The answer must consist of every line below containing "Política".

## SOURCE DATA
..........
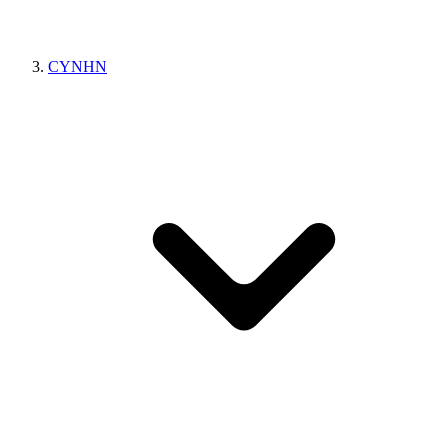
CYNHN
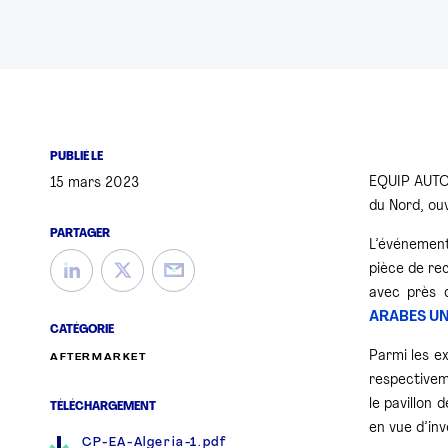
PUBLIÉ LE
EQUIP AUTO 
15 mars 2023
du Nord, ou
PARTAGER
L’événemen
pièce de re
avec près 
ARABES UN
CATÉGORIE
Parmi les e
AFTERMARKET
respectiveme
le pavillon
TÉLÉCHARGEMENT
en vue d’inv
CP-EA-Algeria-1.pdf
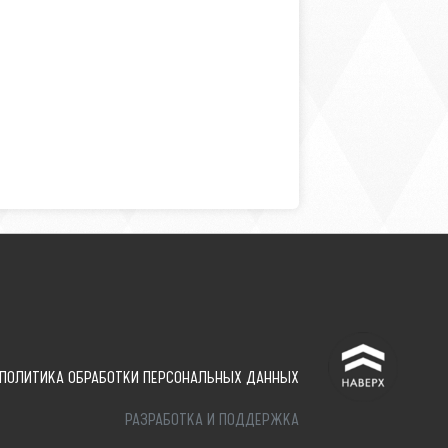
^
ПОЛИТИКА ОБРАБОТКИ ПЕРСОНАЛЬНЫХ ДАННЫХ
РАЗРАБОТКА И ПОДДЕРЖКА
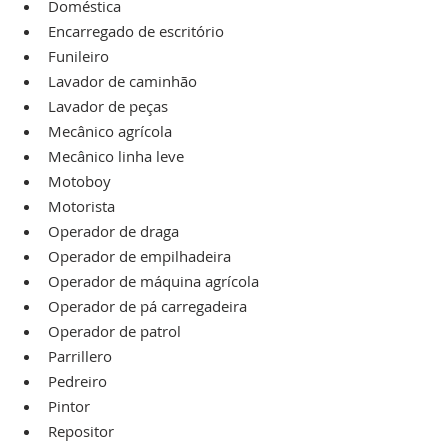
Doméstica
Encarregado de escritório
Funileiro
Lavador de caminhão
Lavador de peças
Mecânico agrícola
Mecânico linha leve
Motoboy
Motorista
Operador de draga
Operador de empilhadeira
Operador de máquina agrícola
Operador de pá carregadeira
Operador de patrol
Parrillero
Pedreiro
Pintor
Repositor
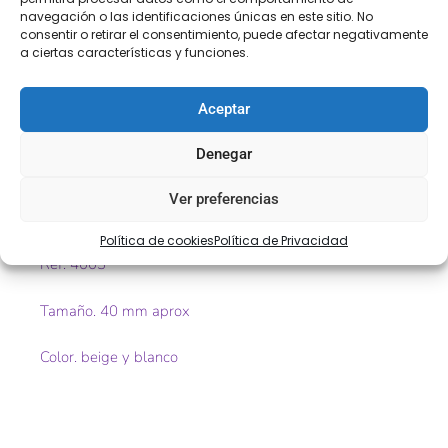
COMPRA
ENVÍO 24-48H
TIENDA FÍSICA
navegación o las identificaciones únicas en este sitio. No
SEGURA
consentir o retirar el consentimiento, puede afectar negativamente
a ciertas características y funciones.
Aceptar
Descripción
Información adicional
Denegar
Descripción
Ver preferencias
Encaje de entredós de bolillo
Política de cookies
Política de Privacidad
Ref. 4003
Tamaño. 40 mm aprox
Color. beige y blanco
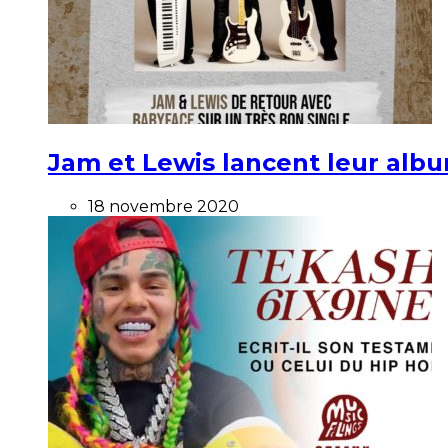
Jam et Lewis lancent leur alb
18 novembre 2020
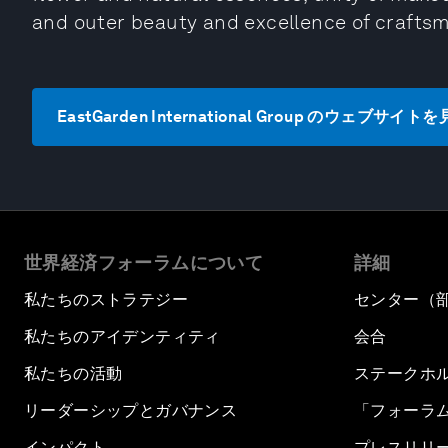
and outer beauty and excellence of crafts
EastGarden International Group のウェブサイト
世界経済フォーラムについて
詳細
私たちのストラテジー
センター（
私たちのアイデンティティ
会合
私たちの活動
ステークホ
リーダーシップとガバナンス
「フォーラ
インパクト
プレスリリ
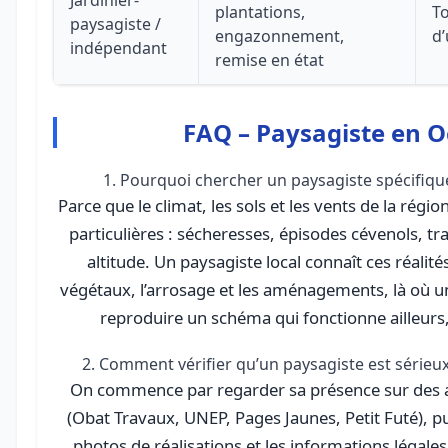
Jardinier-
plantations,
To
paysagiste /
engazonnement,
d’
indépendant
remise en état
FAQ – Paysagiste en O
1. Pourquoi chercher un paysagiste spécifiqu
Parce que le climat, les sols et les vents de la rég
particulières : sécheresses, épisodes cévenols, tr
altitude. Un paysagiste local connaît ces réalité
végétaux, l’arrosage et les aménagements, là où un
reproduire un schéma qui fonctionne ailleurs
2. Comment vérifier qu’un paysagiste est sérieux
On commence par regarder sa présence sur des a
(Obat Travaux, UNEP, Pages Jaunes, Petit Futé), pui
photos de réalisations et les informations légales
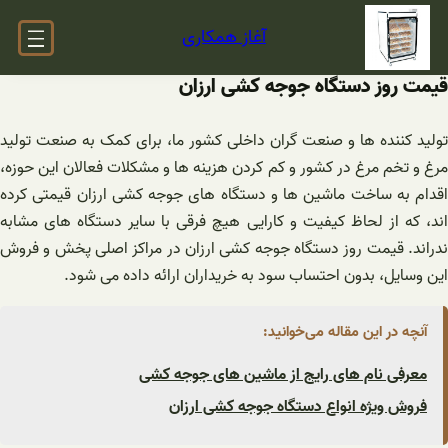
فتن
آغاز همکاری
ه
حتوا
قیمت روز دستگاه جوجه کشی ارزان
تولید کننده ها و صنعت گران داخلی کشور ما، برای کمک به صنعت تولید
مرغ و تخم مرغ در کشور و کم کردن هزینه ها و مشکلات فعالان این حوزه،
اقدام به ساخت ماشین ها و دستگاه های جوجه کشی ارزان قیمتی کرده
اند، که از لحاظ کیفیت و کارایی هیچ فرقی با سایر دستگاه های مشابه
ندراند. قیمت روز دستگاه جوجه کشی ارزان در مراکز اصلی پخش و فروش
این وسایل، بدون احتساب سود به خریداران ارائه داده می شود.
آنچه در این مقاله می‌خوانید:
معرفی نام های رایج از ماشین های جوجه کشی
فروش ویژه انواع دستگاه جوجه کشی ارزان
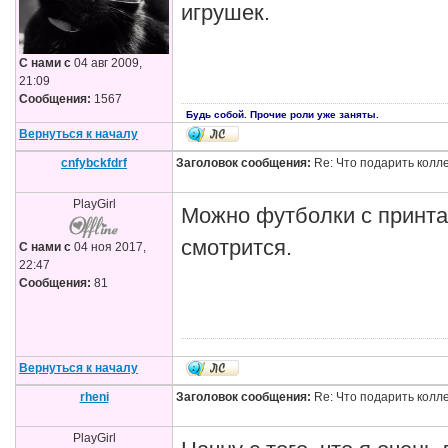
игрушек.
С нами с
04 авг 2009,
21:09
Сообщения:
1567
Будь собой. Прочие роли уже заняты.
Вернуться к началу
cnfybckfdrf
Заголовок сообщения:
Re: Что подарить колл
PlayGirl
Можно футболки с принта
смотрится.
С нами с
04 ноя 2017,
22:47
Сообщения:
81
Вернуться к началу
rheni
Заголовок сообщения:
Re: Что подарить колл
PlayGirl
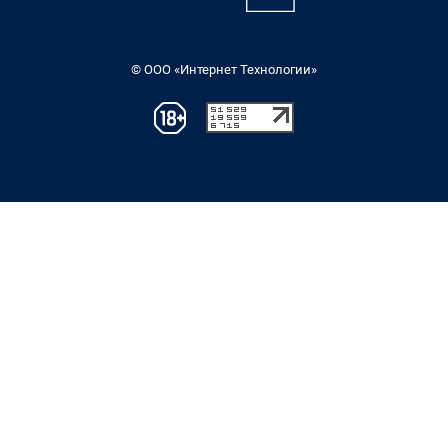
© ООО «Интернет Технологии»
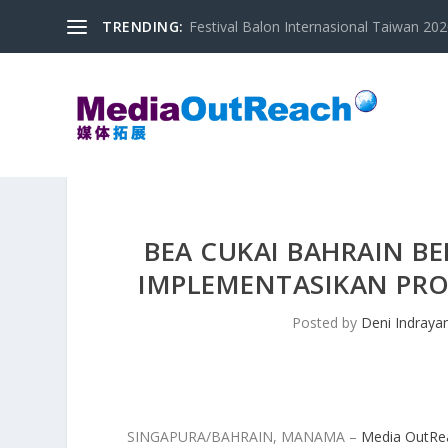
TRENDING:
Festival Balon Internasional Taiwan 2020
BEA CUKAI BAHRAIN B
IMPLEMENTASIKAN PRO
Posted by
Deni Indraya
SINGAPURA/BAHRAIN, MANAMA –
Media OutRe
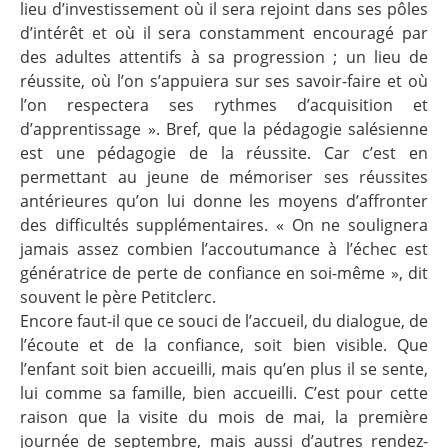
lieu d’investissement où il sera rejoint dans ses pôles
d’intérêt et où il sera constamment encouragé par
des adultes attentifs à sa progression­ ; un lieu de
réussite, où l’on s’appuiera sur ses savoir-faire et où
l’on respectera ses rythmes d’acquisition et
d’apprentissage ». Bref, que la pédagogie salésienne
est une pédagogie de la réussite. Car c’est en
permettant au jeune de mémoriser ses réussites
antérieures qu’on lui donne les moyens d’affronter
des difficultés supplémentaires. « On ne soulignera
jamais assez combien l’accoutumance à l’échec est
génératrice de perte de confiance en soi-même », dit
souvent le père Petitclerc.
Encore faut-il que ce souci de l’accueil, du dialogue, de
l’écoute et de la confiance, soit bien visible. Que
l’enfant soit bien accueilli, mais qu’en plus il se sente,
lui comme sa famille, bien accueilli. C’est pour cette
raison que la visite du mois de mai, la première
journée de septembre, mais aussi d’autres rendez-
..........
## WRITTEN ANSWER
Política de cookies
Política de Privacidad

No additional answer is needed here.